Afirmware update apparently has rectified the reboot-on-wake problem that has dogged the 2008 edition of the Mac Pro since its introduction just before the Macworld show in January.
I use the word "apparently" because Apple does not mention the issue in its explanation of the update's benefits. Instead, we get only a vague statement: "This update fixes several issues to improve the stability of Mac Pro (Early 2008) computers."
Owners of the affected Mac Pros can obtain the fix by running Software Update. It shows up as "Mac Pro EFI Firmware Update 1.3."
On the main thread on Apple's support site where this issue has been discussed, everyone who applied the update reported success in eliminating the reboot-on-wake problem. It has been only a few days since Apple released the fix, but so far so good.
Users are talking to one another because Apple has failed to clarify whether the update includes a fix for the reboot-on-wake issue (although it did lock the discussion thread Sunday to prevent further comments, if that means anything).
If Apple has fixed the problem, why not say so in the update's documentation? Why leave users guessing?
For the past three months, Apple support has told many Mac Pro owners (myself included) that it knew nothing of widespread sleep issues.
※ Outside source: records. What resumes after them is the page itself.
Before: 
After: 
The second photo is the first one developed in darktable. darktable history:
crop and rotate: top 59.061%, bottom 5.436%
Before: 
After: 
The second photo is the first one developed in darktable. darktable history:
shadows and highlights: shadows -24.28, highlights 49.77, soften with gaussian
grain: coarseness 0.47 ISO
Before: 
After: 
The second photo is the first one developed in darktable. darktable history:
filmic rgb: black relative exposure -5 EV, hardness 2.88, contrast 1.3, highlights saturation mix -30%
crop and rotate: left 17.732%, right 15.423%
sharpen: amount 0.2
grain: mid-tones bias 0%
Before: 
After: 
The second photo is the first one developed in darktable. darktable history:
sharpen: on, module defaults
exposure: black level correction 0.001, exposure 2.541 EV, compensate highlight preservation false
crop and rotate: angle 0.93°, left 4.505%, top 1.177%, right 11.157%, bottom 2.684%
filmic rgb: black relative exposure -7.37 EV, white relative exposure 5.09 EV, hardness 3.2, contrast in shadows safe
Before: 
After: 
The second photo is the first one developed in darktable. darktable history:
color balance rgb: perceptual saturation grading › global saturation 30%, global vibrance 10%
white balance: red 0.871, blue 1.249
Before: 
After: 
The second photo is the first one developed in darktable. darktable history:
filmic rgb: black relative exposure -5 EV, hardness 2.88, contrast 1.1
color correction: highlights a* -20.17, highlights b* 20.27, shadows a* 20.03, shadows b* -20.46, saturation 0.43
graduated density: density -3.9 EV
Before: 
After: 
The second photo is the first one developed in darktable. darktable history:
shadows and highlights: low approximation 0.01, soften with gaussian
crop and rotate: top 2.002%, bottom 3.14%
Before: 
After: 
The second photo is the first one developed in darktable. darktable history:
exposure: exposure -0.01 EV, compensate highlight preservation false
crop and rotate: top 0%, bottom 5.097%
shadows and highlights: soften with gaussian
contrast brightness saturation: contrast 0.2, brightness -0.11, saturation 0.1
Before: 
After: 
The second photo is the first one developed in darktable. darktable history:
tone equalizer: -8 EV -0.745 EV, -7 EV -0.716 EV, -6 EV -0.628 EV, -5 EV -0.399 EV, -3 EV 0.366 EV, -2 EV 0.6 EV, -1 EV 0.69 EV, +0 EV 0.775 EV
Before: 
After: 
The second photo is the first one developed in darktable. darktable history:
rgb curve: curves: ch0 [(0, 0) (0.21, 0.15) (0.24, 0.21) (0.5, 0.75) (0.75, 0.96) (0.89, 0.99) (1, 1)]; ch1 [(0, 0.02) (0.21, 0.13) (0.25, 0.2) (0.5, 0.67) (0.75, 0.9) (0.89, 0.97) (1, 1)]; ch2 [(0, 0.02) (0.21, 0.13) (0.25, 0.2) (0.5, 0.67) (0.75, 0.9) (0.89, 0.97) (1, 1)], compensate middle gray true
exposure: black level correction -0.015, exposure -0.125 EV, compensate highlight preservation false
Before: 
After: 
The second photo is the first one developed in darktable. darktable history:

I suppose it would be bad form to admit you solved a problem that you previously refused to acknowledge.
I have never understood why Apple so often denies issues that affect thousands of users.
Sometimes, if the issues are severe enough and generate significant Web chatter, Apple will make amends publicly, as with the MacBook random shutdown and discolored palm rest incidents in 2006. Even then, affected customers were told only to "contact AppleCare for service."
But in many cases, particularly problems that it can fix with a software or firmware update, Apple never admits anything.
Perhaps the company fears bad publicity would follow from admitting its problems. After all, one of Apple's Mac marketing angles is superior reliability over Windows PCs.
But you don't retain customers' loyalty by jerking them around when things go wrong.